Dans ce contexte anxiogène, se replonger dans l’imaginaire du père de l’indépendance indienne peut s’avérer extrêmement instructif. Car la pensée de Gandhi est peut-être encore plus utile au 21e siècle qu’au moment où le Mahatma se battait pour l’indépendance de son pays dans la première moitié du 20e siècle, lui qui écrivait par exemple : "La civilisation ne consiste pas à multiplier les besoins mais à les réduire volontairement, délibérément. Cela seul amène le vrai bonheur” (1). Des mots que ne renieraient sans doute pas aujourd’hui des penseu·ses de la décroissance comme Serge Latouche.
Ainsi la question de la pertinence de la pensée de Gandhi comme une réponse face à l’hypothèse de l’effondrement, et tout ce qu’elle peut engendrer en termes d’anxiété et de sentiment d’impuissance, se pose aujourd’hui avec acuité.

DONNÉES DISPONIBLES.

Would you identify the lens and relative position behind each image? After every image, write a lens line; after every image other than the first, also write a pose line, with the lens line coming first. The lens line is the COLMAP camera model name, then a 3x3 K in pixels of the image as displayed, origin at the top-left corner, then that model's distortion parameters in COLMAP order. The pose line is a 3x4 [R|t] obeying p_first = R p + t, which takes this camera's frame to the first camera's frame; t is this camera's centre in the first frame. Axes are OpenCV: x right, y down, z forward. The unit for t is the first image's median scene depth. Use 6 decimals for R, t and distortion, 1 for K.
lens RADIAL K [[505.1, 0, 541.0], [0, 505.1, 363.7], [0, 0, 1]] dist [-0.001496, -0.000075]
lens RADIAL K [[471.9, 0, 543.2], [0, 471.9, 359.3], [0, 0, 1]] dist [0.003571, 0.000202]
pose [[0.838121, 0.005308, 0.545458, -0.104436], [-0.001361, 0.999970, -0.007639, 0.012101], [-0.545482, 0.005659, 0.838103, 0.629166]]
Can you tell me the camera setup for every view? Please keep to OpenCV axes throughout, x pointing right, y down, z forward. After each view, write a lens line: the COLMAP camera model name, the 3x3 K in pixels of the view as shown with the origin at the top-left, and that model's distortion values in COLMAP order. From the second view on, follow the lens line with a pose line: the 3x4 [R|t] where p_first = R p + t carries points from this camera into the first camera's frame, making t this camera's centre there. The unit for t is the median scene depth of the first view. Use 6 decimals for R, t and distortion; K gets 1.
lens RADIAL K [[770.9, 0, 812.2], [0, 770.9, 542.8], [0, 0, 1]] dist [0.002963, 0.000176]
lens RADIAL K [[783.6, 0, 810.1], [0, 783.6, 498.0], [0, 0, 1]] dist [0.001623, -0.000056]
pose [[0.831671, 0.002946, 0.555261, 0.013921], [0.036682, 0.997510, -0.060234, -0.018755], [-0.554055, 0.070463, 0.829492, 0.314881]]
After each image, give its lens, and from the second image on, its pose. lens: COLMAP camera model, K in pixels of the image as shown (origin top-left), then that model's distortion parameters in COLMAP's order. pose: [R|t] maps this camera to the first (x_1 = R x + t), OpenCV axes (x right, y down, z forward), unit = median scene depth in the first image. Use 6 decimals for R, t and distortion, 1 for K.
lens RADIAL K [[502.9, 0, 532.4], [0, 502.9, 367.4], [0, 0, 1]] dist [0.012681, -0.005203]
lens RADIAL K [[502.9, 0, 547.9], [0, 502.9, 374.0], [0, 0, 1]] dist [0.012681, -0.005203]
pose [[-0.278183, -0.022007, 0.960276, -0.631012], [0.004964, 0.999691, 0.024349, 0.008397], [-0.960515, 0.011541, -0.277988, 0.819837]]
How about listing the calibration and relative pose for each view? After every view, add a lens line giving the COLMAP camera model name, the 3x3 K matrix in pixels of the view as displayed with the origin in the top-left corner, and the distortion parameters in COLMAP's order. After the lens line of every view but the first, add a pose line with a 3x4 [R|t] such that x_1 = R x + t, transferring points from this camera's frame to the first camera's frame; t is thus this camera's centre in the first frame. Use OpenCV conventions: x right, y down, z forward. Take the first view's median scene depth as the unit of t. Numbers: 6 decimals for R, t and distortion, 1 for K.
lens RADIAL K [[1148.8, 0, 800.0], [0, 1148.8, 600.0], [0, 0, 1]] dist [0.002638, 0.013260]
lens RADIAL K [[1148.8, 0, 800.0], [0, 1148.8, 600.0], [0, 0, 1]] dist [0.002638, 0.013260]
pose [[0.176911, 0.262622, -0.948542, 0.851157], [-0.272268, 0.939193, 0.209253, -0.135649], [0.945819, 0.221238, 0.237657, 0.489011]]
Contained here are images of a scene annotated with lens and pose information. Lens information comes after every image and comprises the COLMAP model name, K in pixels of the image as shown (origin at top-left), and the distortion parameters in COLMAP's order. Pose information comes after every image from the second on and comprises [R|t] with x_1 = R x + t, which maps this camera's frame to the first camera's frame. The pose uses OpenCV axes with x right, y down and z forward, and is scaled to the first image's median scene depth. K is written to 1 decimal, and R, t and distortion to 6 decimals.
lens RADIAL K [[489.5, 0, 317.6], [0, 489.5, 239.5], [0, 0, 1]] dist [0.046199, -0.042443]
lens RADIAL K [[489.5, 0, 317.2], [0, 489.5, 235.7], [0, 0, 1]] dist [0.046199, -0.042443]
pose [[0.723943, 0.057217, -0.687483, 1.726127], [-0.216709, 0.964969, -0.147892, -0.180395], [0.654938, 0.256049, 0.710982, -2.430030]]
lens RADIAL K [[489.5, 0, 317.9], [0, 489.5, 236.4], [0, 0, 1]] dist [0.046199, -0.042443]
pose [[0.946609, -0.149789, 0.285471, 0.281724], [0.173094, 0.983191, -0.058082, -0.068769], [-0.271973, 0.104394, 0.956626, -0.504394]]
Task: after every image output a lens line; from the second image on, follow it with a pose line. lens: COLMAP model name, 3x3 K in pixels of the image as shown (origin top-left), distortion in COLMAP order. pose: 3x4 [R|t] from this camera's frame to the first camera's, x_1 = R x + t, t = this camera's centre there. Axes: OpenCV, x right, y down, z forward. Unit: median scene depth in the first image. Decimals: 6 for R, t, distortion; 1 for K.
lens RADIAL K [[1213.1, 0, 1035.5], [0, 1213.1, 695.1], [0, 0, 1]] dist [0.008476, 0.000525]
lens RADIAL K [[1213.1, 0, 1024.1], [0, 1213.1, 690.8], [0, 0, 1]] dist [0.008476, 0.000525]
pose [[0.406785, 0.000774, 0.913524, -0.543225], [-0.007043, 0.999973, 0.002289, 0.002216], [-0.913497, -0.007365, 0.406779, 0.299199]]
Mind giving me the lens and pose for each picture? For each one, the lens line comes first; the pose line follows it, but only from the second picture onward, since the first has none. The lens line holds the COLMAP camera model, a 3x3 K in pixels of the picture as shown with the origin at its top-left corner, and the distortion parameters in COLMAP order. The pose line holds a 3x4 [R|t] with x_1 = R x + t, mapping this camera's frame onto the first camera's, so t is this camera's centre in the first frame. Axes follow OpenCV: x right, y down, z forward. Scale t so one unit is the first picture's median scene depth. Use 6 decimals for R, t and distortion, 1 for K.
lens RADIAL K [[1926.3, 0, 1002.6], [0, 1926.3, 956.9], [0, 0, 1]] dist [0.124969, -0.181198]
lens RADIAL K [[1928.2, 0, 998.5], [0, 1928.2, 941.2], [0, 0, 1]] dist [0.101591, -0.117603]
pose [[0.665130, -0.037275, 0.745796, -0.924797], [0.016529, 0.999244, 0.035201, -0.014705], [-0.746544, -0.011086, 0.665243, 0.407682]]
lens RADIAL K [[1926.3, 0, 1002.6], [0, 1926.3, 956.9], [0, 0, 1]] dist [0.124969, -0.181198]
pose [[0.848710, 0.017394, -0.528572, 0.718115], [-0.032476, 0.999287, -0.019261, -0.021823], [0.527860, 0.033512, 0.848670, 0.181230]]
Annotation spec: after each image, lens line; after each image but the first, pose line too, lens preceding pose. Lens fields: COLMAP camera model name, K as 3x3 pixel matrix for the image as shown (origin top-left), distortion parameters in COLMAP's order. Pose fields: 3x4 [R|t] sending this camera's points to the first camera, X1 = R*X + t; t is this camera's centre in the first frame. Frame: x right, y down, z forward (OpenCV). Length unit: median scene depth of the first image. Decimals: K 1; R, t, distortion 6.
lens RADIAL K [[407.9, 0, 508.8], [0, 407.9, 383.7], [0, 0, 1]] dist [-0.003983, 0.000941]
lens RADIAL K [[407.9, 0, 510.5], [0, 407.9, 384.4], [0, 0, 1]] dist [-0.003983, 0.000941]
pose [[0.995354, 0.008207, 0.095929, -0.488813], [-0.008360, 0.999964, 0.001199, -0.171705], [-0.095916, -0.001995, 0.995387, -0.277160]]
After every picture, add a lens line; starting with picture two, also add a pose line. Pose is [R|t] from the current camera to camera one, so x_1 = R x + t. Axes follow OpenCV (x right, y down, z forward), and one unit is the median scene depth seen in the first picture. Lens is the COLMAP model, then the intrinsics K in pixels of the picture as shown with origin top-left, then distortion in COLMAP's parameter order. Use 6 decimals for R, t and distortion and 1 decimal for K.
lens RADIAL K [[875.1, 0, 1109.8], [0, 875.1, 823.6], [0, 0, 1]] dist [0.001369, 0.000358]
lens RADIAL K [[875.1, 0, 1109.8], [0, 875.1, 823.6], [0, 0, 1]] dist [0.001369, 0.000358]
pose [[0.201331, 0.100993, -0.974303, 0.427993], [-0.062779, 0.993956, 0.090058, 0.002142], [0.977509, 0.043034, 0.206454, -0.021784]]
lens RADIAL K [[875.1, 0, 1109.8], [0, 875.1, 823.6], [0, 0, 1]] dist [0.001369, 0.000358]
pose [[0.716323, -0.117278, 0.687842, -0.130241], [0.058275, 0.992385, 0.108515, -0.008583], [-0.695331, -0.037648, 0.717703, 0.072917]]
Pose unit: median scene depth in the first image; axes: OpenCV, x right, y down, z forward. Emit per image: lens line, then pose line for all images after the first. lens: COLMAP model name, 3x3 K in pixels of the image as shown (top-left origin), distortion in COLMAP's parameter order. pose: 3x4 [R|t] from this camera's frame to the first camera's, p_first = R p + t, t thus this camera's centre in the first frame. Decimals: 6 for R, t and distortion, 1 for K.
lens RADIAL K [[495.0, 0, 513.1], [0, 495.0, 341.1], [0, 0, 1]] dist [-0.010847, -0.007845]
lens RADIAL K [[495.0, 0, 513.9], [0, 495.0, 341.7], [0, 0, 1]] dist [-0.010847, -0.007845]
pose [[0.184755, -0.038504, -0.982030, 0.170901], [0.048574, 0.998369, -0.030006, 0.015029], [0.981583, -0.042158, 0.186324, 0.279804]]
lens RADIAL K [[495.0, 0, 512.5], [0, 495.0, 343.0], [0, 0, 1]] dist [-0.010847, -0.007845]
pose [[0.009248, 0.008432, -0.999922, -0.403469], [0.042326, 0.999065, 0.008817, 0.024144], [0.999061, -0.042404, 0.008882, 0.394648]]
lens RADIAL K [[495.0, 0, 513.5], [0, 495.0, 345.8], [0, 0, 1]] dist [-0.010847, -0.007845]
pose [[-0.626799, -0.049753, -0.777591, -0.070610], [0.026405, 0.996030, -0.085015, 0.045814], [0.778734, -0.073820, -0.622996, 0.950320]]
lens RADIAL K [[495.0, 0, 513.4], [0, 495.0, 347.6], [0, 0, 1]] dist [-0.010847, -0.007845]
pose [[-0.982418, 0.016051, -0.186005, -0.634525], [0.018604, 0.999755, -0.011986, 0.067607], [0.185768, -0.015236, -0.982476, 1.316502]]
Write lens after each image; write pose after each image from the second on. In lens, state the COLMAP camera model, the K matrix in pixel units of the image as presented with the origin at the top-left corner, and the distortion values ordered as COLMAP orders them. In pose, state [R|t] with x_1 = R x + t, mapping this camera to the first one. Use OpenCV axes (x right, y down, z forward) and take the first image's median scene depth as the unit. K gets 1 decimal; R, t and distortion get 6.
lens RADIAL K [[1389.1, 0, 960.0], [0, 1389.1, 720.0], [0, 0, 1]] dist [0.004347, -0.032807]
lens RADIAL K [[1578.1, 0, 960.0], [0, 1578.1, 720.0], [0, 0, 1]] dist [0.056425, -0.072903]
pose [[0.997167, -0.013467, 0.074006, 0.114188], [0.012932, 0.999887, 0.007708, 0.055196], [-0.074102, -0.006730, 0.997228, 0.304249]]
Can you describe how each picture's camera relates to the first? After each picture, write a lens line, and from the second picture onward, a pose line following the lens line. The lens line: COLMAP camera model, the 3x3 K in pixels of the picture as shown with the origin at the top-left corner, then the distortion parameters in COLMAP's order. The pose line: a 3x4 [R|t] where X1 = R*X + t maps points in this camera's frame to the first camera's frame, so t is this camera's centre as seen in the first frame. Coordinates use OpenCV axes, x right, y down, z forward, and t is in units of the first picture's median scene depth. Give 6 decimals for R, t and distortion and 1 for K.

LISTE DES TÂCHES.
(A) Expliquez en une à trois phrases pourquoi, d'après le texte sur la pensée de Gandhi, se replonger dans l'imaginaire du père de l'indépendance indienne peut s'avérer extrêmement instructif.
(B) Quel penseur de la décroissance le texte sur la pensée de Gandhi cite-t-il nommément ?
(C) Poursuivez la rédaction du texte sur la pensée de Gandhi à partir de sa dernière phrase.
Le relevé n'a aucun lien avec le texte sur la pensée de Gandhi.

RÉPONSES PAR TÂCHE.
(A) La pensée de Gandhi est peut-être encore plus utile au 21e siècle qu'à l'époque où il se battait pour l'indépendance de son pays, dans la première moitié du 20e siècle. Elle éclaire donc le contexte anxiogène actuel.

(B) Serge Latouche.

(C)
La pensée de Mohandas Karamchand Gandhi, dit le Mahatma (la grande âme en hindi), est la plupart du temps résumée par l’expression "non-violence". Or ce terme occidental restreint quelque peu toute la dimension spirituelle et subversive de l’"ahimsa", terme sanskrit signifiant plus largement "respect et bienveillance à l’égard de toute forme de vie". Le père de l’indépendance indienne a cherché tout au long de son existence à être en cohérence avec deux piliers de sa pensée, qu’il a conceptualisés en puisant tant dans les anciens textes sacrés indiens (les Védas) que dans l’Évangile ou dans l’œuvre d’auteurs qu’il admirait beaucoup, comme Léon Tolstoï (2) ou Henri David Thoreau : la vérité (ou Satya) comme fin, et la non-violence (ou ahimsa) comme moyen d’y parvenir. Car pour Gandhi, à l’opposé notamment de la doctrine de Machiavel très largement répandue chez les élites européennes, jamais la fin ne pouvait justifier les moyens ("la fin est dans les moyens comme l’arbre est dans la semence", écrivait-il).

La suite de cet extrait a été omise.